Bioprinting is increasingly being used for fabrication of engineered tissues for regenerative medicine, drug testing and other biomedical applications. The success of this technology lies with development of suitable bioinks and hydrogels that are specific to the intended tissue application. For applications such as neural tissue engineering, conductivity plays an important role in determining the neural differentiation and neural tissue regeneration. Although several conductive hydrogels based on metal nanoparticles such as gold and silver, carbon-based materials such as graphene and carbon nanotubes (CNTs) and conducting polymers such as polypyrrole (PPy), and polyaniline (PANi) were used, they possess several disadvantages.
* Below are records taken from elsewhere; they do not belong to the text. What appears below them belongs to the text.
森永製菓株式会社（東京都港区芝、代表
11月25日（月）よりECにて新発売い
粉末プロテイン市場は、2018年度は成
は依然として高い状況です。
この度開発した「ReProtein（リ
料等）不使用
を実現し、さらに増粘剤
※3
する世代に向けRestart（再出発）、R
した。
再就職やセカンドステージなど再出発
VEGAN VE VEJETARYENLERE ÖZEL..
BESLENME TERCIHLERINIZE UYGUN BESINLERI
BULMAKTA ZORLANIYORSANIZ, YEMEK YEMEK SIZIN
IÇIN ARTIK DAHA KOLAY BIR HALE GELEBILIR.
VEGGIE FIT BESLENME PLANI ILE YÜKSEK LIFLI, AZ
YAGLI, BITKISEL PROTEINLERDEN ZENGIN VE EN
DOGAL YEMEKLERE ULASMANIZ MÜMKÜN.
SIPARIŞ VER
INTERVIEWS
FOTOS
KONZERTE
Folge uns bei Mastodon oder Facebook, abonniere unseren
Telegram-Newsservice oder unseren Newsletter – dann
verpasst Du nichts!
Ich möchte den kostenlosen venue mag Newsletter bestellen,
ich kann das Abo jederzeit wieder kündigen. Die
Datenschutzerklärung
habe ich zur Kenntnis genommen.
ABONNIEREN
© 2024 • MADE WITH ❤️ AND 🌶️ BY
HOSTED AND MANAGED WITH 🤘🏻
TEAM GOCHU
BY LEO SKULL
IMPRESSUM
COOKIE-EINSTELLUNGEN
The long-term cytotoxicity of metal nanoparticles and carbon-based materials restricts their use in regenerative medicine. The conductive polymers on the other hand are non-biodegradable and possess weak mechanical properties limiting their printability into 3D constructs. The aim of this study is to develop a biodegradable, conductive and printable hydrogel based on collagen and a block copolymer of PPy and Polycaprolactone (PCL) (PPy-b-PCL) for bioprinting of neural tissue constructs. The printability including the influence of the printing speed and material flowrate on the printed fiber width, rheological properties and cytotoxicity of these hydrogels were studied. The results prove that the collagen/PPy-b-PCL hydrogels possessed better printability and biocompatibility. Thus, the collagen/PPy-b-PCL hydrogels reported in this study has the potential to be used in the bioprinting of neural tissue constructs for repair of damaged neural tissues and for drug testing or precision medicine applications.